Aunque el Papa mismo era culpable de crímenes mayores que los que Hus había atribuido a los sacerdotes, el mismo concilio que degradó al pontífice procedió a condenar al reformador. Su encarcelamiento excitó gran indignación en Bohemia. El emperador, poco dispuesto a que se violara su salvoconducto, se opuso a la decisión tomada contra Hus. Pero los enemigos del reformador presentaron argumentos para probarle que “no debía cumplirse la palabra empeñada con herejes, y con personas sospechosas de herejía, aunque se les hubiera provisto de salvoconductos del emperador y los reyes”.[6]
Debilitado por la enfermedad –el húmedo calabozo le produjo una fiebre que casi terminó con su vida–, Hus fue traído por fin ante el concilio. Cargado de cadenas apareció en presencia del emperador, cuya buena fe había sido empeñada para protegerlo. Mantuvo firmemente la verdad y expresó una solemne protesta contra las corrupciones del clero. Al pedírsele que eligiera entre retractarse de sus doctrinas o sufrir la muerte por medio del martirio, aceptó esto último.
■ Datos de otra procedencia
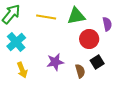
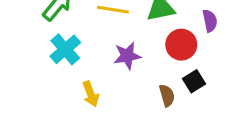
purple star: (55, 62) -> (127, 56), moved
yellow arrow: (22, 70) -> (91, 94), moved

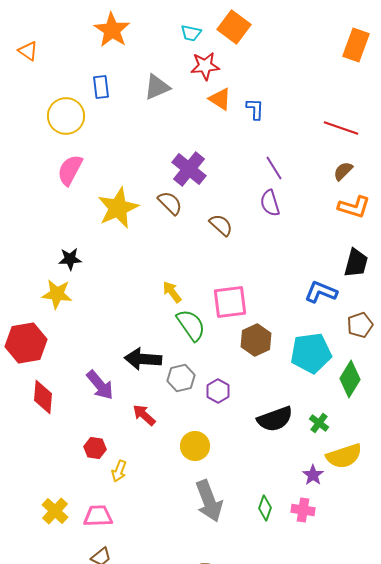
La gracia de Dios lo sostuvo. Durante las semanas de sufrimiento que precedieron a su sentencia final, la paz del cielo llenó su alma. “Escribo esta carta –le decía a un amigo– en mi prisión, y con mi mano encadenada, esperando que mañana se cumpla mi sentencia de muerte... Cuando, con la ayuda de Cristo Jesús, nos encontremos de nuevo en la paz deliciosa de la vida futura, tú descubrirás cuán misericordioso se ha mostrado Dios hacia mí, cuán eficazmente me ha sostenido en medio de mis tentaciones y mis pruebas”.[7]